Plus tard, une frange de l’oligarchie contestera de plus en plus fort le régime, puis prendra la tête du mouvement social en créant le groupe des 184 avec la promesse d’un nouveau contrat social pour Haïti.
Finalement, Jean-Bertrand Aristide en butte à des foyers de contestation les uns pacifiques les autres armés, lâché par les américains, quitte le pouvoir le 29 février 2004.
Malgré la présence des secteurs progressistes dans la lutte contre les dérives du pouvoir Lavalas -sans doute à cause de leurs faiblesses- aucune remise en question du système social obsolète n’a été amorcée.
Bien au contraire, les secteurs revendicatifs n’ont pu qu’assister impuissants, à une prise en charge encore plus drastique des destinées du pays par les forces étrangères dans une atmosphère de partage de butin entre copains-coquins.
Il est à remarquer plus qu’en 1929 et 1946, la lutte des secteurs les plus progressistes dont les étudiants, a été rapidement récupérée par une fraction de l’oligarchie soutenue par une couche de classes moyennes, en collusion avec les grandes puissances, empêchant une véritable avancée de la bataille du peuple haïtien, vers de véritables conquêtes sociales.
Aujourd’hui encore, des nuages noirs s’amoncellent sur le monde universitaire.
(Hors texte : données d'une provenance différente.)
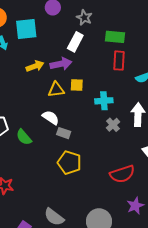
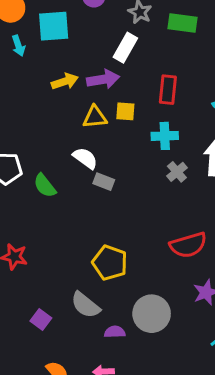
green rectangle: (115, 37) -> (182, 23), moved
red rectangle: (119, 61) -> (168, 90), moved
yellow pentagon: (69, 163) -> (110, 263), moved

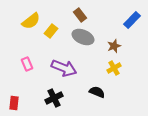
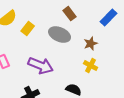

Des caricatures de mouvements revendicatifs tentent de semer la confusion. A quelle fin ?
Nous entendons déjà les cris sourds des corbeaux sur la plaine.
Le monde universitaire doit savoir désormais qu’il faut lier constamment réflexions et action et qu’il faut savoir tirer profit des grandes leçons de l’histoire.
[1] Article daté de novembre 2007
[2] Réponse de l’américain Georges Freeman aux délégués étudiants exposant leurs revendications : « Rien à faire ! Si les élèves ne sont pas contents, ils n’ont qu’à s’en aller. Je serai même plus content s’ils s’en vont ».
[3] Henri Malfan : Cinq décennies d’histoire du mouvement étudiant haïtien. Edition Jeune Clarté, Montréal-New-York, 1981.